Love this article. I think the Old Heads of today simply refuse to believe anyone today can be better than their heroes growing up. In thinking this, they lack perspective. My brother and I have gotten into the arguement with my dad on hundreds of occasions about his thinking Wilt Chamberlain was the best big man of all time. I'm sorry, but take Wilt in his prime, and post him up against a defender like Shaq in his prime or Dwight Howard today, and he's not putting up even close to the inflated numbers he did when he played.

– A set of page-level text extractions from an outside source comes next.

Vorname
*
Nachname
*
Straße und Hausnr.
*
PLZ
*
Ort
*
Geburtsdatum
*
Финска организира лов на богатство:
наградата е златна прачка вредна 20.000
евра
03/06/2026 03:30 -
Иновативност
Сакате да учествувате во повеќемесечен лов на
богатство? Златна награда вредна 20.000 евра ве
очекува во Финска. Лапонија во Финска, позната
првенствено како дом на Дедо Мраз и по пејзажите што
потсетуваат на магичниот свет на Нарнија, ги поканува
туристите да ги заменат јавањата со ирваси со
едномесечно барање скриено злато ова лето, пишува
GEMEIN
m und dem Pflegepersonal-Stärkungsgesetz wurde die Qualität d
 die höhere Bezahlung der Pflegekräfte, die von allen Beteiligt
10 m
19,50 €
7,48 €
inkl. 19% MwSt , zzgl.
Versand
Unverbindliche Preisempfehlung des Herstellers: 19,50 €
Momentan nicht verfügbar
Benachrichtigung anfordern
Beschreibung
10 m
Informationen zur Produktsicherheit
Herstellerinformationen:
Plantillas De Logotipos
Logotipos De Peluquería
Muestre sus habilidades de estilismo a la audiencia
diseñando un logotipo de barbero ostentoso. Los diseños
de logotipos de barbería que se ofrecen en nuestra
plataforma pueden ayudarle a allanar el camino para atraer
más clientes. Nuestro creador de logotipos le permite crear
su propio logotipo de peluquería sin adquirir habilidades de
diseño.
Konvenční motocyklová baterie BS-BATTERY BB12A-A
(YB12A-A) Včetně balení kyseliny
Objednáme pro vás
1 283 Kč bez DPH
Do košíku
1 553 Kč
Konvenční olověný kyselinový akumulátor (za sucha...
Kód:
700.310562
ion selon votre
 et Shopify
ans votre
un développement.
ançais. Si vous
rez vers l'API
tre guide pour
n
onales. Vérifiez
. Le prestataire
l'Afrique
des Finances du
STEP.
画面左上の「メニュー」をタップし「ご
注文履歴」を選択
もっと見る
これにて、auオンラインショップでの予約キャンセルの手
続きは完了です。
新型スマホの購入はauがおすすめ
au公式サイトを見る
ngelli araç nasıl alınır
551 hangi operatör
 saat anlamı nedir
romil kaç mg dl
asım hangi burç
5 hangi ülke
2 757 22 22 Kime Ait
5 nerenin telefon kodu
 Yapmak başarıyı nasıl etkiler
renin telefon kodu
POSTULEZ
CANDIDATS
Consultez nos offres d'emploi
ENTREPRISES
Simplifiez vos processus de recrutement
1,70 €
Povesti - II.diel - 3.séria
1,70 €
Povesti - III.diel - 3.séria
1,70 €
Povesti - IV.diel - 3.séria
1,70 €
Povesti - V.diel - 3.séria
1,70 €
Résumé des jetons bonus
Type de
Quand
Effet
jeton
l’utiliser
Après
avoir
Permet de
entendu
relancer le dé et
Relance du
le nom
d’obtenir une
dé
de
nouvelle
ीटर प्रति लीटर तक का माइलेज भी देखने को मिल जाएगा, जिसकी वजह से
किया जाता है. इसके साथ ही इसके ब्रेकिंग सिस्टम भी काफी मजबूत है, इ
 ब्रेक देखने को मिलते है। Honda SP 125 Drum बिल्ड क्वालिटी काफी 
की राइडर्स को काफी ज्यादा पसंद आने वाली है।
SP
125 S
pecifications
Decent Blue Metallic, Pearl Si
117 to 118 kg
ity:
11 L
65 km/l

The NFL has changed the way they officiate DBs, this is true. But for that to be someones only arguement is pretty short sighted. Just take the comparisons and skewed opinions out of it and simply watch Brees, Rogers, Brady and Manning (when healthy) throw the football. That's what I do and I am highly entertained every Sunday. (On an unrelated note, it is somewhat depressing that I have to wait for the Browns game to end to watch these men play and be entertained on Sundays, but I digress). Throw in Eli, Rivers, and up and comers like Newton, Dalton, Bradford and Luck, and this is the age of the quarterback my friends. Those of you over 50 can watch your highlights of Terry Bradshaws' wounded ducks and Bart Starr handing the ball off if you like. But I'll watch these guys do their thing and love every minute of it.